### Information shown:

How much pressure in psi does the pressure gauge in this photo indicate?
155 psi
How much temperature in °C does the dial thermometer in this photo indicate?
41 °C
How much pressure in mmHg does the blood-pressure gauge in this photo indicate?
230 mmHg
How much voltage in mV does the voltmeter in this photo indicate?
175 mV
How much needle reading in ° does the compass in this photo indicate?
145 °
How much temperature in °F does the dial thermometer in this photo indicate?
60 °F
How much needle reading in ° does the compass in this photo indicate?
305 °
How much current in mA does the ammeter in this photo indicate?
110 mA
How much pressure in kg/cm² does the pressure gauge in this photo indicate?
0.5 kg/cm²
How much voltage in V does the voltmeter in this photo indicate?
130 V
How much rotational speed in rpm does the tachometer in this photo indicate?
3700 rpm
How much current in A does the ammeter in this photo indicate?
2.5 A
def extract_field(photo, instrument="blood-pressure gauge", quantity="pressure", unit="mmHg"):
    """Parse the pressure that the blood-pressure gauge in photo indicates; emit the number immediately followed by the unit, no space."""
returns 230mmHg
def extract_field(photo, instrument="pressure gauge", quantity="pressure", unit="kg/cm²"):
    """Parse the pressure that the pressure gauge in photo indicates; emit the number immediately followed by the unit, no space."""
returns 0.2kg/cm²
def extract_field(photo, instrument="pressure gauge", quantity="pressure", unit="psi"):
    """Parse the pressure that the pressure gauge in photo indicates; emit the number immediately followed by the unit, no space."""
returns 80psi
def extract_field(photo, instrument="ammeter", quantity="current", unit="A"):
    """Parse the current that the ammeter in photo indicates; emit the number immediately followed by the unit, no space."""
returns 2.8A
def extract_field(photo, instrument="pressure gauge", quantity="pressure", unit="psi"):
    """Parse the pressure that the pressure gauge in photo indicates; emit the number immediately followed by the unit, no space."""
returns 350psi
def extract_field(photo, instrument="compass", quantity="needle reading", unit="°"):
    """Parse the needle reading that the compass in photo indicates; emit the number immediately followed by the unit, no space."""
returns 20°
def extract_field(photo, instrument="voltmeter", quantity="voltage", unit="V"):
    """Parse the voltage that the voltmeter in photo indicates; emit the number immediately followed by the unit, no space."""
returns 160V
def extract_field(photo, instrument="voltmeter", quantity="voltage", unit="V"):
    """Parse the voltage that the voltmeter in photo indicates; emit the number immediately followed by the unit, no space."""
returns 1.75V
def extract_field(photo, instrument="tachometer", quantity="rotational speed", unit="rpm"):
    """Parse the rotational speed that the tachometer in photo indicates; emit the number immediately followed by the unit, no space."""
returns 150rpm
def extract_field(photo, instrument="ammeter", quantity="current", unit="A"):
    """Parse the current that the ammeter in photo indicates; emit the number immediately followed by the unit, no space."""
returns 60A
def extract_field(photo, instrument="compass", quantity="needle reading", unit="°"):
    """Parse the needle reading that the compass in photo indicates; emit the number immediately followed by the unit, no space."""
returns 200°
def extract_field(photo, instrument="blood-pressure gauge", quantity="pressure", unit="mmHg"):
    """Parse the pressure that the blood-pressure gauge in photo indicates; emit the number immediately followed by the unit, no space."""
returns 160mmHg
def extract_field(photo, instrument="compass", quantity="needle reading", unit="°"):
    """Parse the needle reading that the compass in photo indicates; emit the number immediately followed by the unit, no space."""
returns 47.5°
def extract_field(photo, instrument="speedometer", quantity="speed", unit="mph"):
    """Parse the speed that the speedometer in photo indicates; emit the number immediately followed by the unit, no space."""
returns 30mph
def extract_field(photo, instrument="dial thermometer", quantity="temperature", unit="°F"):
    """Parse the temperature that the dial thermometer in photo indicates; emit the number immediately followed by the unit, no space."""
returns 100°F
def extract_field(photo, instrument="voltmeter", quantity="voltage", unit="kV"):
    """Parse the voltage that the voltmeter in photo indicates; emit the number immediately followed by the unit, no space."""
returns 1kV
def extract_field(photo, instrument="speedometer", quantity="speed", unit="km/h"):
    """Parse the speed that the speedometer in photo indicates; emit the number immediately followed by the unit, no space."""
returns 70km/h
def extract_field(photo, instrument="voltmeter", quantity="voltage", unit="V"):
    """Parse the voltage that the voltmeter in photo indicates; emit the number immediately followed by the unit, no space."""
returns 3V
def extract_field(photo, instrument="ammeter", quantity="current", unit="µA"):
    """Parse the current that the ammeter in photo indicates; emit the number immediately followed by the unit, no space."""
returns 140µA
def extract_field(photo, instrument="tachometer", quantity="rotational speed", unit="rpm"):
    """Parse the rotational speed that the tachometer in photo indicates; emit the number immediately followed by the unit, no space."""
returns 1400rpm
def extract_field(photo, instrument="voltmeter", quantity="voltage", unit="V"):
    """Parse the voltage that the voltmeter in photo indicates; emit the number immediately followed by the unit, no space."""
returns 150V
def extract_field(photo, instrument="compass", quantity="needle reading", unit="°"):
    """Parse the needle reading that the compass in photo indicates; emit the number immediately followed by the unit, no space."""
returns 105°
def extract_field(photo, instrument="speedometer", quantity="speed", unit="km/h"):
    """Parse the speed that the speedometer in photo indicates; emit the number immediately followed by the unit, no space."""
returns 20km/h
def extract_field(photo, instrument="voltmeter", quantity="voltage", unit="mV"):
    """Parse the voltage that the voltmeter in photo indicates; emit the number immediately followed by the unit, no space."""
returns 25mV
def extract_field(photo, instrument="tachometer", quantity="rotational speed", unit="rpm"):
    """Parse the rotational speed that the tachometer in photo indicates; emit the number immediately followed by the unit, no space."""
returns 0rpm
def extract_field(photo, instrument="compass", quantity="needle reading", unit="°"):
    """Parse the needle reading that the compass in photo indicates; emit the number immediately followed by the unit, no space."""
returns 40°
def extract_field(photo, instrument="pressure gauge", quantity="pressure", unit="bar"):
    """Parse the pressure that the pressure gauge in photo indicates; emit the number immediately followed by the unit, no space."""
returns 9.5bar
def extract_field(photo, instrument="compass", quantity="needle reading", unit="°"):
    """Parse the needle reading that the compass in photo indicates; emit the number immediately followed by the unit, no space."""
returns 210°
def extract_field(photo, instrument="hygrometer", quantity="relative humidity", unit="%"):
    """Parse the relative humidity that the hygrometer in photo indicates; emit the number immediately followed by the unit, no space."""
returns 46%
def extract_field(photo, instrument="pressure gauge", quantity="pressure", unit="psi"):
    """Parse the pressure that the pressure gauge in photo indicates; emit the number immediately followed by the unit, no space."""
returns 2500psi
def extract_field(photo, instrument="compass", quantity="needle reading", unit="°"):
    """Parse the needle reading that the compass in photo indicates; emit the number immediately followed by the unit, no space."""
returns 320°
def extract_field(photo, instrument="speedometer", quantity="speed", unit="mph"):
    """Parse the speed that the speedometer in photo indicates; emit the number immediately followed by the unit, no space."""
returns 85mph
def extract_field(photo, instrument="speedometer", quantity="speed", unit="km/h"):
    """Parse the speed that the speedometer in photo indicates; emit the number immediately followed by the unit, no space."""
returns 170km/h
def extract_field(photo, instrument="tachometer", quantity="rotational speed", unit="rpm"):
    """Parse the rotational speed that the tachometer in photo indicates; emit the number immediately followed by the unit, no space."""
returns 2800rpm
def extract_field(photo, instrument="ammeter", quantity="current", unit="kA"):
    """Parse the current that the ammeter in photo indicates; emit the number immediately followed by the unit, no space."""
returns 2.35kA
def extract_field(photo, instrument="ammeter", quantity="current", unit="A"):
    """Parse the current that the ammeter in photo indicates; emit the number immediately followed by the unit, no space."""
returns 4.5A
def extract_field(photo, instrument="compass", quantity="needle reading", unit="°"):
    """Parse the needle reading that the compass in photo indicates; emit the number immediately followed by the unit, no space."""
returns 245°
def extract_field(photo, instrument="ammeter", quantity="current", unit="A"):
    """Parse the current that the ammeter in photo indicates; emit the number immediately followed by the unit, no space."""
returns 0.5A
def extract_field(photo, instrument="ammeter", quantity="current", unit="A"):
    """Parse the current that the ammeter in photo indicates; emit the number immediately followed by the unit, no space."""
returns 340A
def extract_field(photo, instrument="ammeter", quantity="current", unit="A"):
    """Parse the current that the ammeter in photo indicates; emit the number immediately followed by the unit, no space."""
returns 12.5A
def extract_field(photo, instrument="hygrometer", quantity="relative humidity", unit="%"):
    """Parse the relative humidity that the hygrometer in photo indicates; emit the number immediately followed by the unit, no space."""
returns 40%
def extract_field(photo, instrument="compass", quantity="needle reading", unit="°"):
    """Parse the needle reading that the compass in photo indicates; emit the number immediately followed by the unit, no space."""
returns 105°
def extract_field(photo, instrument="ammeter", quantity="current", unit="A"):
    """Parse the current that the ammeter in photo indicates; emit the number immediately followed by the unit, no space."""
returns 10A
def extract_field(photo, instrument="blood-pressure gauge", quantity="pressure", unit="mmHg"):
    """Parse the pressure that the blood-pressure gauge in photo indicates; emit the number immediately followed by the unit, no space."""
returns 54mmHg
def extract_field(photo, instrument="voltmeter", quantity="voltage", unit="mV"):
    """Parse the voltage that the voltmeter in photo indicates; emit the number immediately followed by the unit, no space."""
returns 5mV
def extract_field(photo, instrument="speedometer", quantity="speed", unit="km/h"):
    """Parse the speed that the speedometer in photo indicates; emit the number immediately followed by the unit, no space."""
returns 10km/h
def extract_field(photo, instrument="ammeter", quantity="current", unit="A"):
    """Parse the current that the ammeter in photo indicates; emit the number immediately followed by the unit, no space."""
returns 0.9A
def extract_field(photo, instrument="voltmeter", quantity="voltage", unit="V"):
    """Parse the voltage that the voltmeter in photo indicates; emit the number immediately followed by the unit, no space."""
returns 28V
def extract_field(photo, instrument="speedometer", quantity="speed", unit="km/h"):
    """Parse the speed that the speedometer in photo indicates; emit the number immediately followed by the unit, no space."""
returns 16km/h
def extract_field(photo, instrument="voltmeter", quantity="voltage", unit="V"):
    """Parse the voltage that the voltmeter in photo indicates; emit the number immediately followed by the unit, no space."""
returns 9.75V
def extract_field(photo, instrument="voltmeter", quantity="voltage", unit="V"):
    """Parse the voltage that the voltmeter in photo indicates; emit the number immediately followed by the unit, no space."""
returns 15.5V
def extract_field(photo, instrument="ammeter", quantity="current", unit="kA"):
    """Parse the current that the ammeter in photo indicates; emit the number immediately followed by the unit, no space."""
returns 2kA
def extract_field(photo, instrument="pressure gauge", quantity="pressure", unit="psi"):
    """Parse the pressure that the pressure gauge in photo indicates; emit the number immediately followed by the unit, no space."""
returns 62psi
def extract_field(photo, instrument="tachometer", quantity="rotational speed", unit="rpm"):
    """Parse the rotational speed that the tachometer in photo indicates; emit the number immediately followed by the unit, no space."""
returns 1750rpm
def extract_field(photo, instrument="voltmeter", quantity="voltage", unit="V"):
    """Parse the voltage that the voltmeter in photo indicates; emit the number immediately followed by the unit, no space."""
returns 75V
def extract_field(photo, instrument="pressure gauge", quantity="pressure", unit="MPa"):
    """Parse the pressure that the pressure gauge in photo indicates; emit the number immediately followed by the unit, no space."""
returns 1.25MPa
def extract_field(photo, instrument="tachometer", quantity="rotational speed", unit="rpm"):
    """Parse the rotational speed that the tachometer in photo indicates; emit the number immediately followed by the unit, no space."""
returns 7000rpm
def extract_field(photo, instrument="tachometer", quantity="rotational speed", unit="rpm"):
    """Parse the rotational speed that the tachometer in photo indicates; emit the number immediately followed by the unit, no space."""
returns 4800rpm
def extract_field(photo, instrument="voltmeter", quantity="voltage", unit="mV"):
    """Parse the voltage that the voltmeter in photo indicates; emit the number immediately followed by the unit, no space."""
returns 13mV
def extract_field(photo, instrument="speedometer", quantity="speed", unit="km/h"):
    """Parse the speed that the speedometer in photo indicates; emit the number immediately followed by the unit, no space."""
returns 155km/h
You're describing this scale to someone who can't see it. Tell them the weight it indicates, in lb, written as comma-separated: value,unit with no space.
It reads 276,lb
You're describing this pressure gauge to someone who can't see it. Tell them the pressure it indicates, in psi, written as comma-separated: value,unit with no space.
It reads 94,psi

### Requirement:
Select every line of the items above that contains the string "temperature", and copy each one in full.

### Answer box:
How much temperature in °C does the dial thermometer in this photo indicate?
How much temperature in °F does the dial thermometer in this photo indicate?
def extract_field(photo, instrument="dial thermometer", quantity="temperature", unit="°F"):
    """Parse the temperature that the dial thermometer in photo indicates; emit the number immediately followed by the unit, no space."""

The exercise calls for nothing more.